» **Goal of the exercise**:
Using the records underneath, tally the lines where the word "hand" appears and please give only the count.

» **Listed records**:
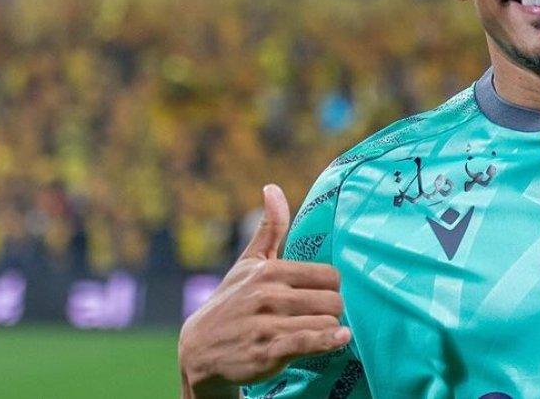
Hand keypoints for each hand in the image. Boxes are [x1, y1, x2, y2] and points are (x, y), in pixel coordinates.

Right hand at [178, 184, 350, 397]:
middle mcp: (267, 295)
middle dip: (331, 311)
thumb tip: (272, 187)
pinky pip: (309, 342)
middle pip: (332, 300)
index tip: (320, 295)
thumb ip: (270, 228)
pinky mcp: (266, 352)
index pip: (329, 275)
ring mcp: (266, 324)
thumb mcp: (248, 263)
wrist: (198, 349)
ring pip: (326, 321)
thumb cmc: (231, 301)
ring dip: (327, 330)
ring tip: (315, 332)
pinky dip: (329, 341)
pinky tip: (341, 339)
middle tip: (318, 316)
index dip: (331, 287)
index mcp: (269, 271)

» **Output for this task**:
2